Panie Prezydencie Francji, Panie Kanclerzu Federalny, jeszcze raz dziękujemy w imieniu Polski za wsparcie i życzliwość, jaką Francja i Republika Federalna okazywały Polsce na naszej drodze do Unii Europejskiej.

Chcę tu powiedzieć w Nancy, że ten pierwszy rok naszej obecności w Unii to historia sukcesu, to historia skorzystania z wielkiej szansy, jaką jest nasza obecność w strukturach Unii. Cieszymy się, że możemy podzielić się z wami tymi dobrymi wiadomościami. Przed nami nowe, wspólne wyzwania. Unia chce i musi być silniejsza ekonomicznie, lepiej zorganizowana, bardziej liczyć się w polityce światowej.
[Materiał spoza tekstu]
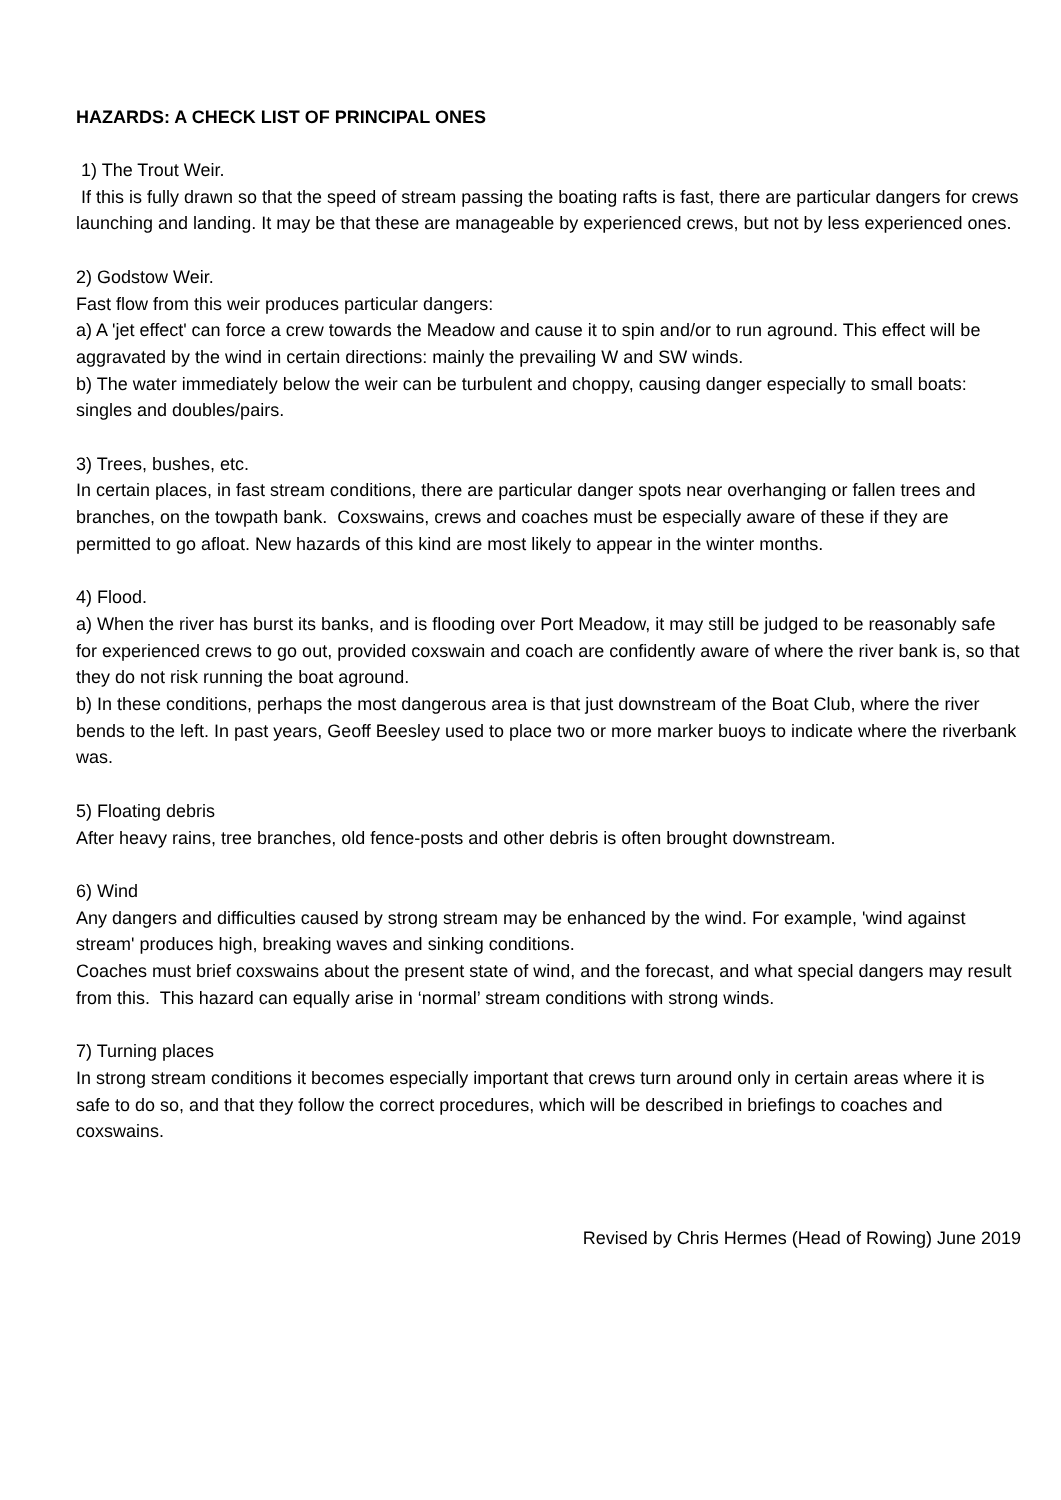HAZARDS: A CHECK LIST OF PRINCIPAL ONES
1) The Trout Weir.
If this is fully drawn so that the speed of stream passing the boating rafts is fast, there are particular dangers for crews launching and landing. It may be that these are manageable by experienced crews, but not by less experienced ones.
2) Godstow Weir.
Fast flow from this weir produces particular dangers:
a) A 'jet effect' can force a crew towards the Meadow and cause it to spin and/or to run aground. This effect will be aggravated by the wind in certain directions: mainly the prevailing W and SW winds.
b) The water immediately below the weir can be turbulent and choppy, causing danger especially to small boats: singles and doubles/pairs.
3) Trees, bushes, etc.
In certain places, in fast stream conditions, there are particular danger spots near overhanging or fallen trees and branches, on the towpath bank. Coxswains, crews and coaches must be especially aware of these if they are permitted to go afloat. New hazards of this kind are most likely to appear in the winter months.
4) Flood.
a) When the river has burst its banks, and is flooding over Port Meadow, it may still be judged to be reasonably safe for experienced crews to go out, provided coxswain and coach are confidently aware of where the river bank is, so that they do not risk running the boat aground.
b) In these conditions, perhaps the most dangerous area is that just downstream of the Boat Club, where the river bends to the left. In past years, Geoff Beesley used to place two or more marker buoys to indicate where the riverbank was.
5) Floating debris
After heavy rains, tree branches, old fence-posts and other debris is often brought downstream.
6) Wind
Any dangers and difficulties caused by strong stream may be enhanced by the wind. For example, 'wind against stream' produces high, breaking waves and sinking conditions.
Coaches must brief coxswains about the present state of wind, and the forecast, and what special dangers may result from this. This hazard can equally arise in ‘normal’ stream conditions with strong winds.
7) Turning places
In strong stream conditions it becomes especially important that crews turn around only in certain areas where it is safe to do so, and that they follow the correct procedures, which will be described in briefings to coaches and coxswains.
Revised by Chris Hermes (Head of Rowing) June 2019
Jestem przekonany, że nasza dobra współpraca w ramach Trójkąta Weimarskiego umacnia całą Unię, nadaje dynamikę niezbędnym zmianom. Spotykamy się tu na kilka dni przed ważnym wydarzeniem, nie tylko dla Francji, ale i całej Europy. Oto będziecie decydować w sprawie Traktatu Konstytucyjnego Europy. Polska wierzy, że Francja powie "tak" dla tego Traktatu. Europa potrzebuje Francji, Polska ufa, że Francja - współarchitekt integracji europejskiej, motor wielkich przemian, współtwórca rozszerzenia UE powie "tak" dla dobrej przyszłości wspólnej, silnej , solidarnej Europy.

Drodzy Państwo!

Mądry filozof, król Stanisław, pozostawił po sobie dzieła, które przetrwały jego panowanie, z pożytkiem służyły kolejnym pokoleniom, a obszarem oddziaływania daleko przekroczyły granice księstwa. To dobre przesłanie dla nas, żyjących w trzecim tysiącleciu.

Vive Nancy, vive la France, vive l Allemagne, vive la Pologne, vive l Europe!"

Po południu prezydent RP zwiedził kościół Notre-Dame-de-Bon-Secours i kryptę z grobem Stanisława Leszczyńskiego.